Petualangan seorang musafir mendapati oase di tengah padang pasir bak “drama” setiap individu menemukan profesi yang paling sejalan dengan “suara hati”. Jadi, tidaklah heran jika begitu banyak orang yang harus bergonti-ganti profesi hingga bisa dengan lantang mengatakan “Ini nih yang gue cari selama ini!” Yang harus disadari, cepat atau lambatnya “penemuan” profesi yang paling tepat dengan potensi diri, sejalan dengan sejauh mana seseorang mengen diri sendiri.

 

Bagaimana Anda Menghubungkan Mimpi Masa Kecil dengan Orang Yang Paling Anda Kagumi?

          Masa kecil merupakan salah satu masa yang paling mempengaruhi kehidupan seseorang. Dari sini, pondasi kita sebagai pribadi untuk pertama kalinya dibentuk oleh keluarga dan lingkungan. Dengan demikian, kondisi sosial dan budaya berperan besar dalam membentuk pola pikir setiap individu. Kendati kelak pendidikan formal dan pengaruh eksternal lainnya juga turut mewarnai.

Seperti yang telah kita tahu, anak kecil memiliki kreatifitas yang tak terbatas. Ia selalu ingin mencoba hal-hal baru. Tak mempedulikan apakah yang dicoba tersebut berhasil atau gagal, disukai orang lain atau tidak. Singkat kata, anak kecil berani melakukan sesuatu karena mengikuti kata hatinya.

Sayangnya, kreatifitas individu perlahan-lahan terpasung karena sistem pendidikan. Ia sering mendapati label “gagal”, “bodoh”, atau “salah” dari lingkungan yang seharusnya membuatnya lebih berdaya, bukan mengkerdilkan nyalinya. Hal tersebut diperparah dengan label-label yang diberikan oleh orang tuanya sendiri.

Oleh karena itu, ingat-ingat lagi masa kecil Anda. Apakah yang benar-benar Anda inginkan di  masa itu? Apakah ada asa tertentu yang berhubungan dengan isu yang paling Anda pedulikan?

Saya ambil contoh Emil Salim yang saya wawancarai beberapa waktu lalu.

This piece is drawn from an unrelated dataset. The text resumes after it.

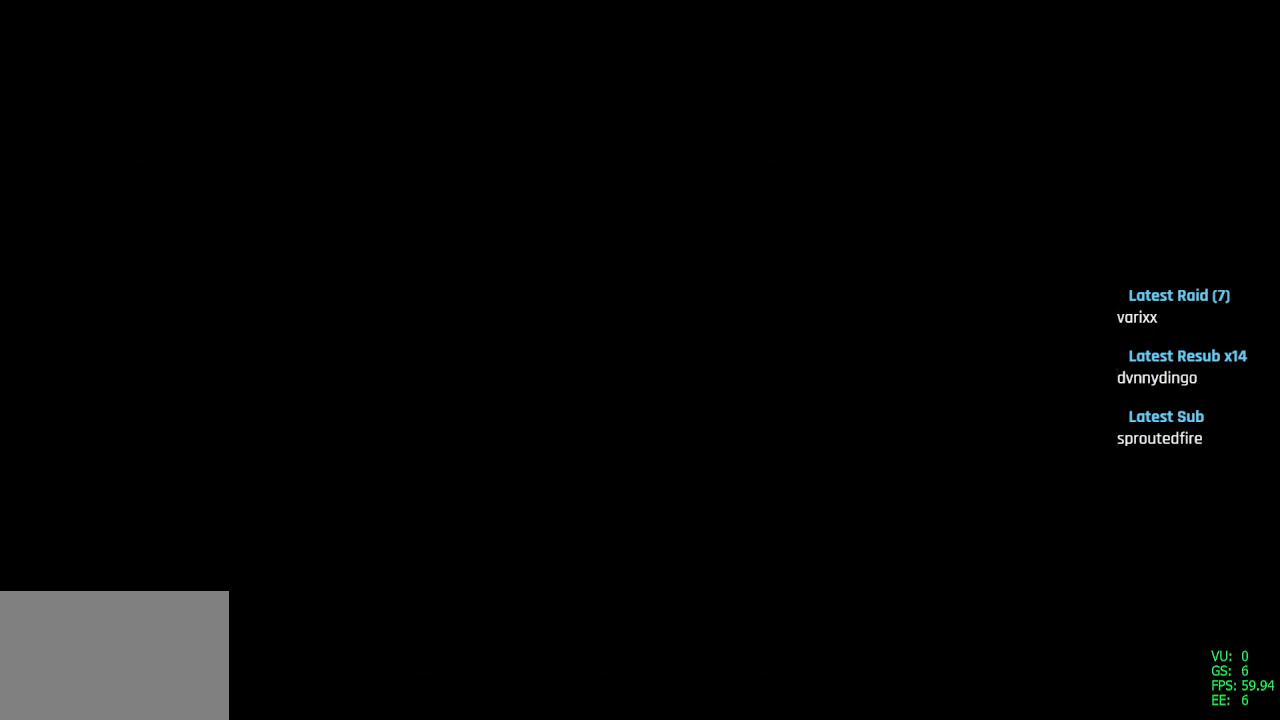
{"buttons": [], "left_stick": "center", "right_stick": "center", "events": []}
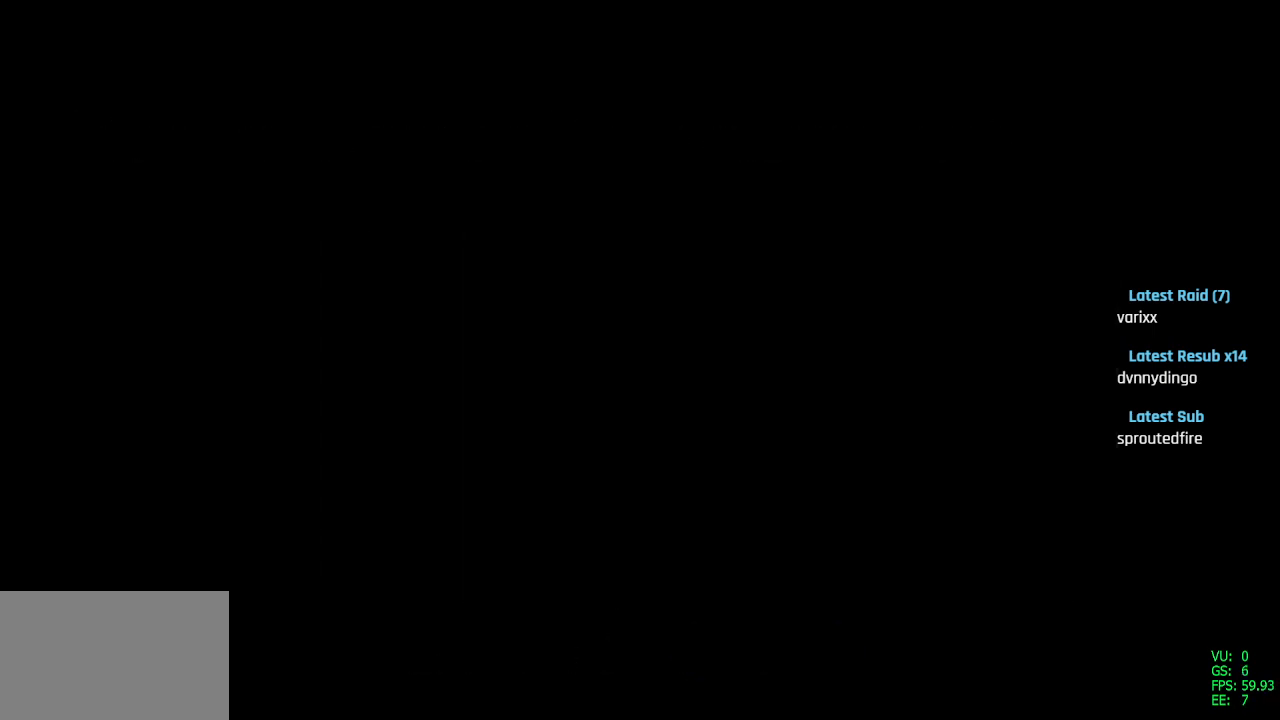
{"buttons": [], "left_stick": "center", "right_stick": "center", "events": []}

Di masa kecil, ia ingat betul bagaimana cerita nyata ayahnya yang merupakan seorang pejabat di era pemerintahan Hindia Belanda hendak membangun jalan di Sumatera Selatan. Warga setempat berpesan kepada ayahnya agar jalur yang dibuat jangan sampai memotong jalan yang dilalui gajah.  Ingatan itulah yang kelak mempengaruhi cara berpikirnya ketika menjabat sebagai Menteri Negara Penyempurnaan dan Pembersihan Aparatur Negara, Menteri Perhubungan, Menteri Negara Urusan Kependudukan dan Lingkungan Hidup, Menteri Negara Pengawasan Pembangunan dan Lingkungan Hidup dan beragam amanah lainnya. Petuah dari sang ayah untuk melestarikan lingkungan menginspirasi Emil Salim untuk mendirikan Yayasan Keanekaragaman Hayati (KEHATI), menyuarakan pembangunan berkelanjutan, hingga mendapatkan The Leader for the Living Planet Award dari World Wide Fund (WWF) dan Blue Planet Prize dari The Asahi Glass Foundation.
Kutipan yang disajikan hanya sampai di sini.